- Interactive map of Amudalachalaka
- Amudalachalaka Location in Andhra Pradesh, India
- Coordinates: 17°03′41″N 80°57′46″E﻿ / ﻿17.061376°N 80.962885°E
- Country: India
- State: Andhra Pradesh
- District: Eluru

Population (2011)
- • Total: 475

Languages
- Time zone: UTC+5:30 (IST)
- PIN: 534460
- Telephone code: 08823
- Vehicle registration: AP

= Amudalachalaka =

Amudalachalaka is a village in Eluru district of the Indian state of Andhra Pradesh. It is administered under Eluru revenue division. Eluru is the nearest train station located more than 10 km from Amudalachalaka.

== Demographics ==
Amudalachalaka is located in West Godavari district, Andhra Pradesh.

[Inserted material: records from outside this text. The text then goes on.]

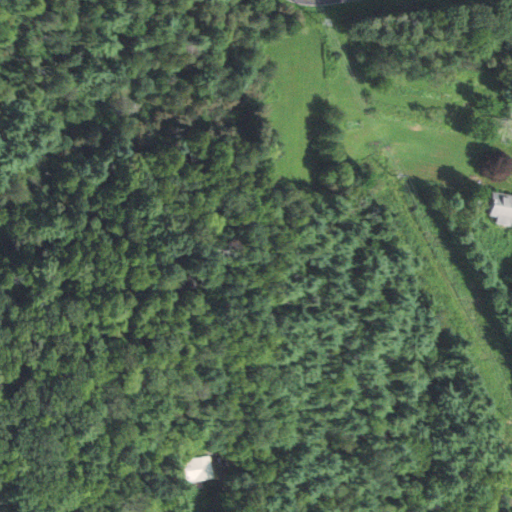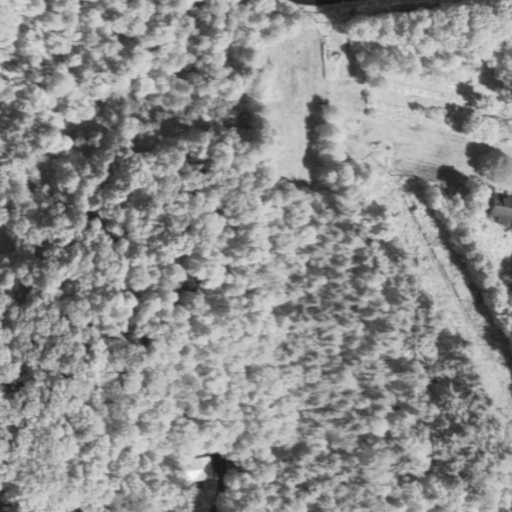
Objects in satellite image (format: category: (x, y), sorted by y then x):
road: (304, 0)
power tower: (314, 22)
power tower: (390, 174)
building: (500, 208)
power tower: (511, 421)
building: (193, 469)
building: (196, 470)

It has a population of 475 of which 219 are males while 256 are females as per Population Census 2011. The population of children with age 0-6 is 59. Average Sex Ratio of the village is 1169 which is higher than Andhra Pradesh state average of 993. Child Sex Ratio of the village is 1458 as per census, higher than Andhra Pradesh average of 939. The village has higher literacy rate compared to Andhra Pradesh. In 2011, its literacy rate was 71.39% compared to 67.02% of Andhra Pradesh.